**Description of the task**
Using the records below, write out again exactly the lines that begin at the line containing "<span>Network</span>" and end at the line containing "<span>Select</span>", and no other lines.

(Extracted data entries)
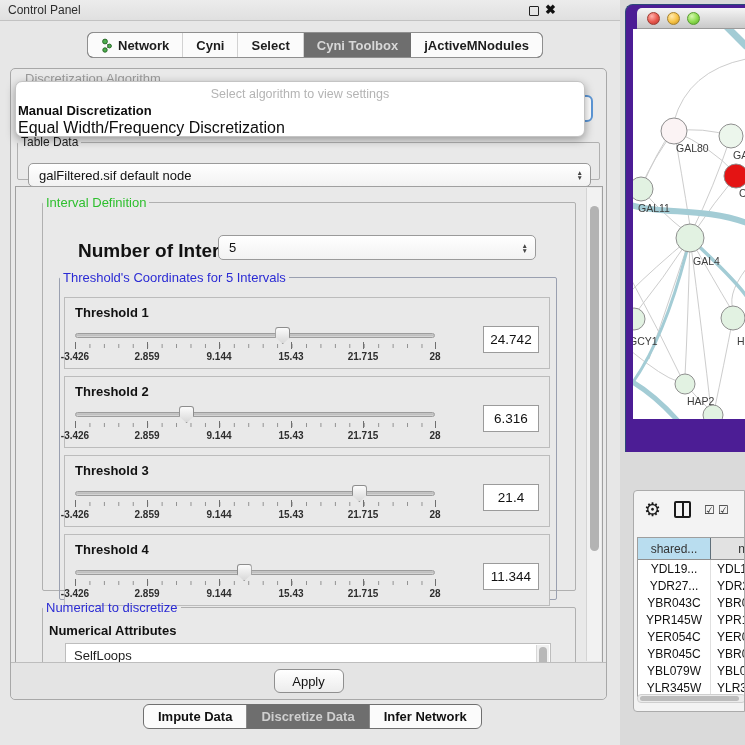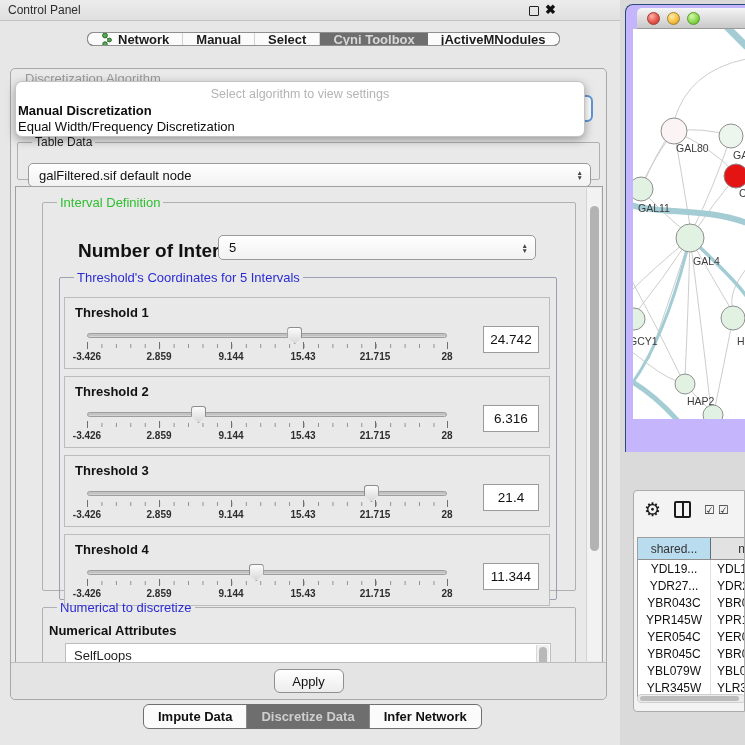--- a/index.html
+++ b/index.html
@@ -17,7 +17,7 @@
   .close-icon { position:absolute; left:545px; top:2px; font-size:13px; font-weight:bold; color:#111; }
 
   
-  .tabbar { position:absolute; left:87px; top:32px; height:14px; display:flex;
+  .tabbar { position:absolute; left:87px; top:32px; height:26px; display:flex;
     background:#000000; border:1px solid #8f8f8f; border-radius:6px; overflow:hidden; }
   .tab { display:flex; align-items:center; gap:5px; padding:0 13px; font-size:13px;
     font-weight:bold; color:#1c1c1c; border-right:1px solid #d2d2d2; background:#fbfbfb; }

* * *

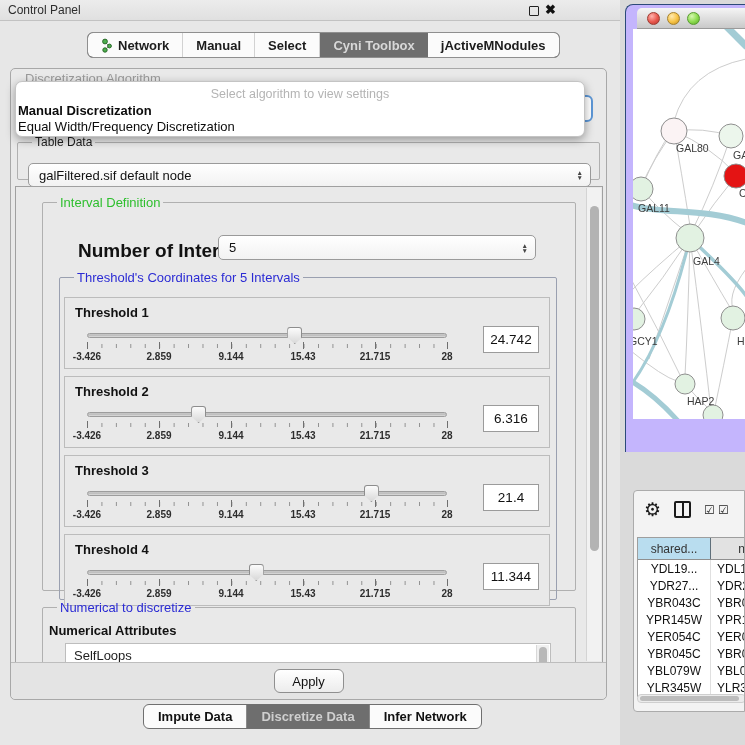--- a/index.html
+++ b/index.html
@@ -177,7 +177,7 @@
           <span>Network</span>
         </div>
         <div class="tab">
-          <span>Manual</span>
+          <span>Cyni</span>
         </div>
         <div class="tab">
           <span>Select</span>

**Solution to the problem**
           <span>Network</span>
         </div>
         <div class="tab">
-          <span>Manual</span>
+          <span>Cyni</span>
         </div>
         <div class="tab">
           <span>Select</span>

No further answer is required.